For quick reference in La Côte Basque and other kitchens, another book became indispensable: Louis Saulnier’s Le Répertoire de La Cuisine, a pocket guide to six thousand preparations. Though published in hardcover, the skinny trim size made it possible for cooks to keep it in their back pockets.
Why was Rachou so open to hiring “the Other”? Colameco offers this perspective: “Rachou was an orphan, he was adopted. His life was very abusive. Whoever his adoptive parents were treated him like chattel. He slept in the barn. He took care of the animals. He had no rights. He wasn’t their kid. So at the age of twelve or thirteen he got a job in a restaurant where he actually got to sleep indoors in a bunk with a bunch of other kids. He got to eat. It was paradise. And he couldn’t read. He’s illiterate. So he comes here to the States, married, had been working in the Caribbean and funky places. And he can’t read. So his wife has to read the leases to him, has to read the agreements to him. So he gets what it’s like to be the underdog. His whole fucking life he’s been the underdog.”

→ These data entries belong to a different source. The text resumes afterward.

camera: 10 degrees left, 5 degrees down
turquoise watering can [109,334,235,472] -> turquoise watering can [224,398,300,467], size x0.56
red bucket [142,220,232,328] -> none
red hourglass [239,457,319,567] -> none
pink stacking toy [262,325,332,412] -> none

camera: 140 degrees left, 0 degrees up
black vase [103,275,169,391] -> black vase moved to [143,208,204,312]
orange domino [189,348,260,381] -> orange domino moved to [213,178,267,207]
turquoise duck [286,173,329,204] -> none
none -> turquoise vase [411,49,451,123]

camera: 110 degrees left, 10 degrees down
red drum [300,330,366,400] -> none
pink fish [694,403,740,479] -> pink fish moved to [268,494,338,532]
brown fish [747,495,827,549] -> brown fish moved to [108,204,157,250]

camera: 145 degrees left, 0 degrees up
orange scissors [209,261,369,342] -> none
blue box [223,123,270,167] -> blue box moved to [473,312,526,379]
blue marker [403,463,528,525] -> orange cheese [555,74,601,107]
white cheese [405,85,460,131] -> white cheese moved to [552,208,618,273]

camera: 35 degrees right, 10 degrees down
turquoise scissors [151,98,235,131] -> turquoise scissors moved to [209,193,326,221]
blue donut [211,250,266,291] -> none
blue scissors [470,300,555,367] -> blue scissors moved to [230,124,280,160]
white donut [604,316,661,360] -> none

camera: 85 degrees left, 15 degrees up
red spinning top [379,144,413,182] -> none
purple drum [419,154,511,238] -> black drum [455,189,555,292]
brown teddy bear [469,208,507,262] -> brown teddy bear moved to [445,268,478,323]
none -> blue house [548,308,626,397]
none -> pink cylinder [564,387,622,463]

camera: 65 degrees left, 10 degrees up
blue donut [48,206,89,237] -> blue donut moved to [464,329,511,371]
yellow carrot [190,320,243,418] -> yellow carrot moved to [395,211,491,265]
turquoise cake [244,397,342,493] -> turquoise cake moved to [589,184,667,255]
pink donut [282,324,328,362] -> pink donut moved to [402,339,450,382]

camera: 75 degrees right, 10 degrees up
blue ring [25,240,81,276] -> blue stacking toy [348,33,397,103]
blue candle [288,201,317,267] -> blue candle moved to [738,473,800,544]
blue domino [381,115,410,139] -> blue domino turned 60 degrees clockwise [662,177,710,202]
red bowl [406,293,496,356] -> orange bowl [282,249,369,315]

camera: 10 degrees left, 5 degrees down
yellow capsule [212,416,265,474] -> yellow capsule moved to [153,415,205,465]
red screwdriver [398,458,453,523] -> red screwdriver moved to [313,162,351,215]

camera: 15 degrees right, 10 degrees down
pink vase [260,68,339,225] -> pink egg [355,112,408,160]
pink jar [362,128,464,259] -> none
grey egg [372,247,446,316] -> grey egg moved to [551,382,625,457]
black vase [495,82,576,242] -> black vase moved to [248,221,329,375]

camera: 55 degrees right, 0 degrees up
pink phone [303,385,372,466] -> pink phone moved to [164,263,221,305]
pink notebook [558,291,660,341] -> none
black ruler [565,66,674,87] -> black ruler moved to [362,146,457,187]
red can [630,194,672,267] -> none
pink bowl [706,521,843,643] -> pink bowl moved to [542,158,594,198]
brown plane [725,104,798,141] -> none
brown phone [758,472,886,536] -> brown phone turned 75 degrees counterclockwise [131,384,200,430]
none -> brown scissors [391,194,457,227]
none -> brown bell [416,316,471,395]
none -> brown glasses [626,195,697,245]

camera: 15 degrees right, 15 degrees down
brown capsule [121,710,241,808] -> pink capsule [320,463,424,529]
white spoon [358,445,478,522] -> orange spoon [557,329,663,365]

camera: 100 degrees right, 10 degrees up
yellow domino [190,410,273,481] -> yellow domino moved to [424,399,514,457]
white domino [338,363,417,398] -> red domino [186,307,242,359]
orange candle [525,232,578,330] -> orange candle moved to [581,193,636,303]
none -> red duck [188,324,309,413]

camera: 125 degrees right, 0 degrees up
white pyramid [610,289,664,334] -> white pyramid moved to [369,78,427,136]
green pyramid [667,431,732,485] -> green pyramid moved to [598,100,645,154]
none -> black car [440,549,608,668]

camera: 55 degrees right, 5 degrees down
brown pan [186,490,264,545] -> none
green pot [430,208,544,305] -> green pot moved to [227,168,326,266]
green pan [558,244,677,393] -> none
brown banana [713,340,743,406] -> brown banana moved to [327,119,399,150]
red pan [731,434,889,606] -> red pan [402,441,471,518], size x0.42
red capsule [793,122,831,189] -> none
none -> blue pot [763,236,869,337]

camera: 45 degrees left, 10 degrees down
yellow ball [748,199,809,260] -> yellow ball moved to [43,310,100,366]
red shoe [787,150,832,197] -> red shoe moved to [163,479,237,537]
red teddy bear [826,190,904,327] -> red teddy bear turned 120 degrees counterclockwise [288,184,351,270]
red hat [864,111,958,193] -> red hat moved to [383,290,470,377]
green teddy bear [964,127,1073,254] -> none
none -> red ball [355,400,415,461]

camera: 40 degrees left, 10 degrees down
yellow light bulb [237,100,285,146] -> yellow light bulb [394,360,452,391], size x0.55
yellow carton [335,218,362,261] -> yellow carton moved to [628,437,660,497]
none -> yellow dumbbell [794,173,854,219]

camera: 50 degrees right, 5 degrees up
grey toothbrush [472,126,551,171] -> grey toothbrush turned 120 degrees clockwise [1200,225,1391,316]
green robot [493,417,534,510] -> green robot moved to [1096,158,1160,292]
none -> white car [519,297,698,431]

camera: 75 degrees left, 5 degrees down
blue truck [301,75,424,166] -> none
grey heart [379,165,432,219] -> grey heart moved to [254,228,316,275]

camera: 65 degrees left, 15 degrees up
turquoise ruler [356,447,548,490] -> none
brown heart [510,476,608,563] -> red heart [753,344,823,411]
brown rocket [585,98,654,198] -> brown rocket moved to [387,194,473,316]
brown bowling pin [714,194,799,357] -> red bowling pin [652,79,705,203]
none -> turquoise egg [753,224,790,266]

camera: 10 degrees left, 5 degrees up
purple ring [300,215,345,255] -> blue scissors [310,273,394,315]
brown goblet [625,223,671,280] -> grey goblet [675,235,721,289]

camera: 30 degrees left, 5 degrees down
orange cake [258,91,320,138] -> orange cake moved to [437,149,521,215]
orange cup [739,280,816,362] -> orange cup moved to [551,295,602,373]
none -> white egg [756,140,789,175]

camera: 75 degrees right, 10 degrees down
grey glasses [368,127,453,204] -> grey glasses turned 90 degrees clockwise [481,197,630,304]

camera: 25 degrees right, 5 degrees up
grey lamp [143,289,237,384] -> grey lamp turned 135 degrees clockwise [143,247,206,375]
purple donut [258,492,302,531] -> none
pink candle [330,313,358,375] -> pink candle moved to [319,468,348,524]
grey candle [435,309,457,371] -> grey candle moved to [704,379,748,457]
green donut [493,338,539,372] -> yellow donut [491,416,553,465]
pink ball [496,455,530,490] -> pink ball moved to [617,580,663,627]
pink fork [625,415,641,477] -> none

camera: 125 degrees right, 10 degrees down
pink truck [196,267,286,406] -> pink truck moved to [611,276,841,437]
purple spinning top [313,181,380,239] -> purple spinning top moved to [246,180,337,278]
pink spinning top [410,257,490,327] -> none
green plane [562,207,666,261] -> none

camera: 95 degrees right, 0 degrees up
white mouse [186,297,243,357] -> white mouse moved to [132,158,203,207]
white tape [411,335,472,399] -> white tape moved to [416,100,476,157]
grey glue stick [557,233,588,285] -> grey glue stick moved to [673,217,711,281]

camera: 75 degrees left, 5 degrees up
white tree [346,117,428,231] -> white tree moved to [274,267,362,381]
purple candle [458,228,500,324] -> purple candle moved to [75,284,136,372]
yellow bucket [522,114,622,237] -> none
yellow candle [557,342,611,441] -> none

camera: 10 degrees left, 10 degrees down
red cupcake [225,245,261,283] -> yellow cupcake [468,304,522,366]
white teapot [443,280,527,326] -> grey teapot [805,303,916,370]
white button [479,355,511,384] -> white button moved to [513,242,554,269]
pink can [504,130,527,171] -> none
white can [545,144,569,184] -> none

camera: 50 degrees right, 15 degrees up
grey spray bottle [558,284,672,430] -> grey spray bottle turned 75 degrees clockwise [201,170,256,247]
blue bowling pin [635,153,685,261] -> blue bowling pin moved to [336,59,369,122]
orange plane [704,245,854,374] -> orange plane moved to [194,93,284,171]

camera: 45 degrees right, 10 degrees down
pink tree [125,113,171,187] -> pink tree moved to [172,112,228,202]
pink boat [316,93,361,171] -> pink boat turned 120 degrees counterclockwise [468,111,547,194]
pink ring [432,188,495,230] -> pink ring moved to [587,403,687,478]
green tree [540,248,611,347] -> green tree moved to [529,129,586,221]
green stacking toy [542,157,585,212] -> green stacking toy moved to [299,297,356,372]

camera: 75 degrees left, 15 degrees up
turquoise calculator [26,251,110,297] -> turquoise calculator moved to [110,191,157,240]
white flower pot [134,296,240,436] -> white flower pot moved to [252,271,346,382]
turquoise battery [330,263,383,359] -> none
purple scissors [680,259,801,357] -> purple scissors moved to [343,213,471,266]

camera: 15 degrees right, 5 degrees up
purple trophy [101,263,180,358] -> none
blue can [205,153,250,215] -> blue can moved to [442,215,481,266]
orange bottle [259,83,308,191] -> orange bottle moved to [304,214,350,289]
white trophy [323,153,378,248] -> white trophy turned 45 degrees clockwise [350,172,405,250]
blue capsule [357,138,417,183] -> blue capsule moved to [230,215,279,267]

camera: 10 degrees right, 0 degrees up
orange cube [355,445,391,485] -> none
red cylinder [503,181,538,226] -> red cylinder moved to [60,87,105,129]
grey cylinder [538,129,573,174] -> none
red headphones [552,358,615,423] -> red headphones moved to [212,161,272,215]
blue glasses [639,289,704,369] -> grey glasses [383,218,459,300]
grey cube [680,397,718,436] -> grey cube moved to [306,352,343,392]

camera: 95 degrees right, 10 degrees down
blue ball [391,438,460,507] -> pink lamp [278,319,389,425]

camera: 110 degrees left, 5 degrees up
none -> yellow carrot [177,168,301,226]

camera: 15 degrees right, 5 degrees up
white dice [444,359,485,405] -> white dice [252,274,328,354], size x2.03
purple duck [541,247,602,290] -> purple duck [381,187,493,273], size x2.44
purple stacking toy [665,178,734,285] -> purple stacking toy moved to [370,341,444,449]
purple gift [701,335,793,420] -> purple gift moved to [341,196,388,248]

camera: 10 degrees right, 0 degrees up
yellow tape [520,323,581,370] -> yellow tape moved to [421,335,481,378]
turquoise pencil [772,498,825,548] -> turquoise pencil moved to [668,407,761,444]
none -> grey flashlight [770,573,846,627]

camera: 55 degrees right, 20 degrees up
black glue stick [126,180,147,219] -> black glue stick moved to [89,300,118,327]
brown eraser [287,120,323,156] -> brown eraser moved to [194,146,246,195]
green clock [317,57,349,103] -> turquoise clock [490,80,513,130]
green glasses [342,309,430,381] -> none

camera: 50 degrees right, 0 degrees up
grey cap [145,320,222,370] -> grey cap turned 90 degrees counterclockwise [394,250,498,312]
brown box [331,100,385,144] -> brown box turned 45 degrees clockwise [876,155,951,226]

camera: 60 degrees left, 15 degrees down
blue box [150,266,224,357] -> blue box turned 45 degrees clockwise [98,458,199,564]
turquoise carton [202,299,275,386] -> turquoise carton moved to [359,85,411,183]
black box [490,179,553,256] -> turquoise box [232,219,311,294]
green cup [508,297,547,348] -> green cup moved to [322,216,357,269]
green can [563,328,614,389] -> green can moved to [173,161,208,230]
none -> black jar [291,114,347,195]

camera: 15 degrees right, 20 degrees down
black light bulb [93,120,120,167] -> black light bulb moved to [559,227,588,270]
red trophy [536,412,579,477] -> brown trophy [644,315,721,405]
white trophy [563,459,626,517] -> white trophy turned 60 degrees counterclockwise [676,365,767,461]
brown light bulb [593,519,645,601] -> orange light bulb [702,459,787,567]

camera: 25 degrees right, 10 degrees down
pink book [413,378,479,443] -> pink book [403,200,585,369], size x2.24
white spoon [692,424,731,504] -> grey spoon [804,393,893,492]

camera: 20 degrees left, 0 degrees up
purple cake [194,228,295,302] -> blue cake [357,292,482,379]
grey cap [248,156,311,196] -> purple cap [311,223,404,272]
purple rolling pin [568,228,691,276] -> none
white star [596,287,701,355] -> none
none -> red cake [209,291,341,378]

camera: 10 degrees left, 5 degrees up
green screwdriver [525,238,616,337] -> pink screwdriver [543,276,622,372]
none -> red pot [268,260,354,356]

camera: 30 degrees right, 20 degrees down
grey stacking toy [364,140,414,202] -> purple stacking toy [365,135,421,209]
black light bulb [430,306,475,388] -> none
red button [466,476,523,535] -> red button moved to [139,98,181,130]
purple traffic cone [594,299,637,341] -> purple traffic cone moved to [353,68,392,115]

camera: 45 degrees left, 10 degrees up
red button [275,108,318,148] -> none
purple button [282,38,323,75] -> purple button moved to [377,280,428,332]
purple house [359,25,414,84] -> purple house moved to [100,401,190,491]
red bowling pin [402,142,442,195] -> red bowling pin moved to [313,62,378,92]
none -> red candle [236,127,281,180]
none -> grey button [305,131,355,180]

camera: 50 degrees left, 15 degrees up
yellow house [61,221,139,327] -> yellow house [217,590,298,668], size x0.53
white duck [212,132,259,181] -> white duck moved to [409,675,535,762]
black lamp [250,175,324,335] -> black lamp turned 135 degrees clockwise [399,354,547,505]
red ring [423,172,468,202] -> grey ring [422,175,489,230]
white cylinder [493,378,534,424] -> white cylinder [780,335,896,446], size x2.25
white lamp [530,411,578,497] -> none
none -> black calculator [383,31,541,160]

“What set him apart is he hired Americans,” says Moonen. “He was chastised for it
. How did I hear that? I don’t know if it was discussions I had with him, or if it was confirmed with other people that were involved with the Vatel Club. It was exclusively run by the French mafia in the beginning, and he was chastised by his peers because he supported Americans. They were wondering why he wasn’t being more nationalistic and hiring only the French.” (Moonen is quick to point out that the front of the house at La Côte Basque was entirely French, specifically from Brittany, or at least French speaking.) “He got tomatoes thrown at him in Vatel meetings. I don’t know literally, but figuratively for sure. He got beat up. He believed that Americans were hardworking and were hungry.”
“Rachou one time admitted that he liked working with American cooks better than French,” says Crispo. “Because they were easier to deal with. And he got huge criticism from all his Frenchie chef friends. Because he was telling the truth.”
“I don’t know if this is a fact. I don’t know if you can even check it, but for a time, they threw him out of the Vatel Club,” says Colameco. “It was the idea that he had crossed this line, and that was considered indefensible. And Rachou said to me, ‘You know, I looked at these young American cooks and I watched them work and I thought, They’re as good as the French guys. Equals. Maybe better. Why don’t I give them a chance?’ He was the guy that broke the ice. Before Rachou, you couldn’t have gotten a job in those kitchens.”
As the 1980s unspooled, more kitchen opportunities presented themselves to Americans in New York City, but Rachou’s pro-American attitude was a rarity. In most brigades, there was an anti-American sentiment; Americans and French worked together but the relationship ended at the stoves.
“We didn’t hang out with the French guys that much,” says Palmer. “Xavier Leroux was with us. And he was a really nice guy and taught us a lot and was really a good partner with us in the kitchen but we never hung out with Xavier outside of the kitchen.” (Bill Yosses, a pastry chef who came up around this time, charitably suggests that part of the reason might have been that many Frenchmen were self-conscious about their English.)